Written tasks:
**A)** Answer these questions using the article on "The Florida Project":
(i) What did Baker use to shoot "Tangerine"?
(ii) Whom did Baker first want to cast as Halley?
(iii) Where did Baker find Vinaite?
**B)** Please reproduce the passage of the article on "The Florida Project" that opens with the words "But as time" and closes with "on his iPhone.".

Extracted text:
□ □ □ □
Like his acclaimed breakthrough movie "Tangerine", a strangely life-affirming portrait of a transgender sex worker which he shot on a phone, "The Florida Project" has been praised for the subtlety of its storytelling.

Its authentic feel had one US journalist asking Baker "how I got Willem Dafoe to be in my documentary."

First he wanted to cast Britney Spears as Halley, the wayward but loving mother -- little more than a child herself -- attempting to live by her wits alone.

But as time went on the idea of someone so rich and famous playing someone trapped in poverty began to "feel weird".

Then he found Lithuanian-born Vinaite on Instagram and brought her to Florida, and then shot her and the children horsing around the motel on his iPhone.

It was there the electrifying chemistry between her and Brooklynn Prince was born.
□ □ □ □
Annotation dataset entries
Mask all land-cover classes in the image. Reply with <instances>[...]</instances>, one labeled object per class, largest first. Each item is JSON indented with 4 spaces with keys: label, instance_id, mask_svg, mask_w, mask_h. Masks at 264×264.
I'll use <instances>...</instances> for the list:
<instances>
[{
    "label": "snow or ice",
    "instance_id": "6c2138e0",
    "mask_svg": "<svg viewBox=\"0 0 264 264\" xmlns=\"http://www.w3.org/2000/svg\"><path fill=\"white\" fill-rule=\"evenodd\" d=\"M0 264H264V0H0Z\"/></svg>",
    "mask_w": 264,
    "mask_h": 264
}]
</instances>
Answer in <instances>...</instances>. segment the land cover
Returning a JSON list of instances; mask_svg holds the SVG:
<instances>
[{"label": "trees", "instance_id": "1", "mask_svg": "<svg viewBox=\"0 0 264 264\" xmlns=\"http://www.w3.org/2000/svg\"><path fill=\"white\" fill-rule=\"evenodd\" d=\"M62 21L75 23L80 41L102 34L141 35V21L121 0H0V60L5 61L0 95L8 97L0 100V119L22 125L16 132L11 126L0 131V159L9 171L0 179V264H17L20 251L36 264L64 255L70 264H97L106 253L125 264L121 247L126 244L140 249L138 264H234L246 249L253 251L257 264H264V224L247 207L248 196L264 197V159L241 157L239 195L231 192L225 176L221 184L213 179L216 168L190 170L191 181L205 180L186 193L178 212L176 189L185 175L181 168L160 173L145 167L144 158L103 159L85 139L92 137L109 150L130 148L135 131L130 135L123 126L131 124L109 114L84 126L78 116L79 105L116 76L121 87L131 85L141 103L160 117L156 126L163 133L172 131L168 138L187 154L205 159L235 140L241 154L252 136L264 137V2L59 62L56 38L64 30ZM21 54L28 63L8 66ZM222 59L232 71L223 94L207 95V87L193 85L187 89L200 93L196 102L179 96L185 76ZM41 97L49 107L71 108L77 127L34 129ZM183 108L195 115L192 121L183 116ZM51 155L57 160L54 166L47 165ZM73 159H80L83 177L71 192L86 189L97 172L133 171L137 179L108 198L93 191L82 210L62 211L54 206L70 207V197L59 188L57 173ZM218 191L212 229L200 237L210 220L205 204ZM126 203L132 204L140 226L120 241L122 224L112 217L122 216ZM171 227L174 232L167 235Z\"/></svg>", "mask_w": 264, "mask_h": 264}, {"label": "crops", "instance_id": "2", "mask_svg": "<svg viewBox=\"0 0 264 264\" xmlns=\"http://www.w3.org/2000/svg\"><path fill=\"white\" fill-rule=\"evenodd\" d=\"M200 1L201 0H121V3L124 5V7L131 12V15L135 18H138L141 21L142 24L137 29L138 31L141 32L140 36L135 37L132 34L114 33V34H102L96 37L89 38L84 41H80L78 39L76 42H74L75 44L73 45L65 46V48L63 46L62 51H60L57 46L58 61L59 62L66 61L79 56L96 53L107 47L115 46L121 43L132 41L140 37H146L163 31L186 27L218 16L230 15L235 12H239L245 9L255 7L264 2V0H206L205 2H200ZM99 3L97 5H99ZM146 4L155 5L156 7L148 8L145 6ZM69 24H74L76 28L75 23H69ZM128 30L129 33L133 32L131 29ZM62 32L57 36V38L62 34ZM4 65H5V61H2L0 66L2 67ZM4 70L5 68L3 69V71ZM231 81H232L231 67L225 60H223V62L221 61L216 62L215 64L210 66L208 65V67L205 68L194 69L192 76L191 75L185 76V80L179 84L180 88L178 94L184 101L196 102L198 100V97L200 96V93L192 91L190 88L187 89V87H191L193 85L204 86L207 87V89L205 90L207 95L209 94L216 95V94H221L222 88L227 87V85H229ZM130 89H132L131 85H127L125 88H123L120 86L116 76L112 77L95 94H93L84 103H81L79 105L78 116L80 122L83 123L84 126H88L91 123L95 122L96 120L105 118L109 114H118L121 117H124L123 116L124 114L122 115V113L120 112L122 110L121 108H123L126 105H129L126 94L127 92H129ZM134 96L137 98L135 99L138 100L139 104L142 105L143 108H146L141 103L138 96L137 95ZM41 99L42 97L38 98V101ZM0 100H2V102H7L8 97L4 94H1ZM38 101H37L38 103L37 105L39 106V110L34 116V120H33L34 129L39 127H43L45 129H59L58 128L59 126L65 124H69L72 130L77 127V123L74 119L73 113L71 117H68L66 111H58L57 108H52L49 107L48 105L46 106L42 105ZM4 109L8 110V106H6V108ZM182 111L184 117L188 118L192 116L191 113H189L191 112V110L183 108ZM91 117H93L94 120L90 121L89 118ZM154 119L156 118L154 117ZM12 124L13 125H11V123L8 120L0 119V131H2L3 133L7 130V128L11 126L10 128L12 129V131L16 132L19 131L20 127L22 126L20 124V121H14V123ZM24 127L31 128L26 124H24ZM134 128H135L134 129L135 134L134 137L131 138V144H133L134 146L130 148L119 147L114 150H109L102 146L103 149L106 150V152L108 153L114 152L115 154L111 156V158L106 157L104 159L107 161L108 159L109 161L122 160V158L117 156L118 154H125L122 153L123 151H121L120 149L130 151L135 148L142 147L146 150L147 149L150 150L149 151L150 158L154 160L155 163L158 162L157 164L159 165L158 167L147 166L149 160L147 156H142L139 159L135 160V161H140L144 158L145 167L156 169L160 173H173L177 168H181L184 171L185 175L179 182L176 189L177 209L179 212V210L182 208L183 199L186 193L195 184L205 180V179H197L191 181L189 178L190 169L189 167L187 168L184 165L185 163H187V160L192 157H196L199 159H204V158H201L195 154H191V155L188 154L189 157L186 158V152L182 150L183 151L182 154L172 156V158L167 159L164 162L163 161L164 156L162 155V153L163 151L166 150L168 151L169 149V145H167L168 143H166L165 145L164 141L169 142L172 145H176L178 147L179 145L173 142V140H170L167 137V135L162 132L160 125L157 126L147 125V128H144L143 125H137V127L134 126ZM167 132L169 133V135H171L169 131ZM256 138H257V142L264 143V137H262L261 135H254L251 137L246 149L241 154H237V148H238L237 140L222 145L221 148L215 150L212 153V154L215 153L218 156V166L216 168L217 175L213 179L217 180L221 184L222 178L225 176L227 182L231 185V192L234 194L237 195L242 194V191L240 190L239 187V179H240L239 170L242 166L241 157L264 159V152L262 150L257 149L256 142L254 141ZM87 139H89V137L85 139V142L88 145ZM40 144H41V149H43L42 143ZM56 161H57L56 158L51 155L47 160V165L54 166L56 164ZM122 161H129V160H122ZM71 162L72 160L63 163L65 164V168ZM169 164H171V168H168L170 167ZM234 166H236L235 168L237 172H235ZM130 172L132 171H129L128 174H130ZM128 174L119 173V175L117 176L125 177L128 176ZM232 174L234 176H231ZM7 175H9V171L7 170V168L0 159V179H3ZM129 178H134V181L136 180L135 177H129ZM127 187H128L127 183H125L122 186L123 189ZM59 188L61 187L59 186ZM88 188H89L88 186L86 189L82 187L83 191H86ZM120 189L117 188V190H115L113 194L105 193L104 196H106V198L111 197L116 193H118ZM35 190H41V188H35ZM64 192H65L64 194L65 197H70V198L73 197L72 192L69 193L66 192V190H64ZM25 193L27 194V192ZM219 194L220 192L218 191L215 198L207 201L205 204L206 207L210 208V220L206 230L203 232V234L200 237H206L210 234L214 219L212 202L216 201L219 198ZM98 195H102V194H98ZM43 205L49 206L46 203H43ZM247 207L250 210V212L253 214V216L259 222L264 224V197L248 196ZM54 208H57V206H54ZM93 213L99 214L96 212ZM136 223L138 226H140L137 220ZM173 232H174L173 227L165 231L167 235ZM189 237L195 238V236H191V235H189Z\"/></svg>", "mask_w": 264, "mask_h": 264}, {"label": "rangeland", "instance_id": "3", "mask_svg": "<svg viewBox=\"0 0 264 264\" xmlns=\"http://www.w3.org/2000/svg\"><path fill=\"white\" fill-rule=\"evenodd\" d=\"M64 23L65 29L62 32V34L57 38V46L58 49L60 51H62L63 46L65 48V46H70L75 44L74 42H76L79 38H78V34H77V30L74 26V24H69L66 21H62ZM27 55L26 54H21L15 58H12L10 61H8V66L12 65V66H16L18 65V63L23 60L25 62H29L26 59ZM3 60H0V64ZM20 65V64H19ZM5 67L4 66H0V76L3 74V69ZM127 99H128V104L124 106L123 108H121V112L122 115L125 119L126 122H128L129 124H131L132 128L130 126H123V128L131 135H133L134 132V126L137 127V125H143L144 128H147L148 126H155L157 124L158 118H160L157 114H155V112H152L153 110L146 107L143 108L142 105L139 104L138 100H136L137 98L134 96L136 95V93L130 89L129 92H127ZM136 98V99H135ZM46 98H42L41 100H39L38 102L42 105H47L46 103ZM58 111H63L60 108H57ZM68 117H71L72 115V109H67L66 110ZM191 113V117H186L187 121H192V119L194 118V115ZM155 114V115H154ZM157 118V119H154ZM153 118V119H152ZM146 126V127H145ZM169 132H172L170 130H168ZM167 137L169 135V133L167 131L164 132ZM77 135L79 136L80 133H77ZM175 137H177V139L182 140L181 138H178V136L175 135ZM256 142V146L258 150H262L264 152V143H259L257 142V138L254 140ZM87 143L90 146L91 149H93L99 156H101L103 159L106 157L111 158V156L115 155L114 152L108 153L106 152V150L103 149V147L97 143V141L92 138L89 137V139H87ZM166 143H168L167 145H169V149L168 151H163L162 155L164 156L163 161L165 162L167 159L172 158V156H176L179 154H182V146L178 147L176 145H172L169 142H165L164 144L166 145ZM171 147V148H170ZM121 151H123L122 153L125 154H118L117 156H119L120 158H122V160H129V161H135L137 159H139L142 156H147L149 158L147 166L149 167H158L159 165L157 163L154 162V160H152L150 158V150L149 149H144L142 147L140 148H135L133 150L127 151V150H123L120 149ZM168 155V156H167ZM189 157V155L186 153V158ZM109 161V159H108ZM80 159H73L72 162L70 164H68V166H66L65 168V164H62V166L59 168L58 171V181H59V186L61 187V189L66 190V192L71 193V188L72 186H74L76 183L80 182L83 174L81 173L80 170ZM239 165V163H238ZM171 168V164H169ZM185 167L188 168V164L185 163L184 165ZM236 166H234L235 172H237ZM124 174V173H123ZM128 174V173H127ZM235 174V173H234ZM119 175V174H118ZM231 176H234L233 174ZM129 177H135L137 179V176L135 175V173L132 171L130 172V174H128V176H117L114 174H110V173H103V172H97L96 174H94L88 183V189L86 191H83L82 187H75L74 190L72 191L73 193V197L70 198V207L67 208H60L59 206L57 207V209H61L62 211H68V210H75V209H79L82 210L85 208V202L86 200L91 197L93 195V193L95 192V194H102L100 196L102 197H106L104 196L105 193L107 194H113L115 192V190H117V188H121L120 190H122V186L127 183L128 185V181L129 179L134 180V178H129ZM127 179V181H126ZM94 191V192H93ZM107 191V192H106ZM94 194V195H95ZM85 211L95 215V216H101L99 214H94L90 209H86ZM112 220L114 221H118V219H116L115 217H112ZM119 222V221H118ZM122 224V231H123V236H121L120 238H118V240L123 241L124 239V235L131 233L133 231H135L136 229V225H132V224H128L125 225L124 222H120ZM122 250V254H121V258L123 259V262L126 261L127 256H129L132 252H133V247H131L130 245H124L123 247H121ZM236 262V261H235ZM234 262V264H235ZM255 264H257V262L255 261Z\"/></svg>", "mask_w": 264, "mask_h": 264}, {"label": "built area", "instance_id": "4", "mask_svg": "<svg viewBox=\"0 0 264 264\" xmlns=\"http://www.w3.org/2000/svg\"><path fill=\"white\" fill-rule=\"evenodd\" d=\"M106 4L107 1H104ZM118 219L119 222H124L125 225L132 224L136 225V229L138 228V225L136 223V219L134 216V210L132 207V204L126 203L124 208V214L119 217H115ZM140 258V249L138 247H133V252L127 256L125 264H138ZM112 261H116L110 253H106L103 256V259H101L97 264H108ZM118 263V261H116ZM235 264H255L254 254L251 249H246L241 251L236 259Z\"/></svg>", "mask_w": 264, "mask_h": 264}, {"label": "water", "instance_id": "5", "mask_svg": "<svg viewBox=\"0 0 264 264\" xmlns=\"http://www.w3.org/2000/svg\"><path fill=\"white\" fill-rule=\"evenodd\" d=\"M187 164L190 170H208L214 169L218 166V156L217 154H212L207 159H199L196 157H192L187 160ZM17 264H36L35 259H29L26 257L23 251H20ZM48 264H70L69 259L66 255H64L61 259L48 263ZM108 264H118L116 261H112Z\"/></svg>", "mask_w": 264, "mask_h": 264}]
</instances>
□ □ □ □
Solutions in order:
**A)**
(i) A phone
(ii) Britney Spears
(iii) On Instagram

**B)**
But as time went on the idea of someone so rich and famous playing someone trapped in poverty began to "feel weird".

Then he found Lithuanian-born Vinaite on Instagram and brought her to Florida, and then shot her and the children horsing around the motel on his iPhone.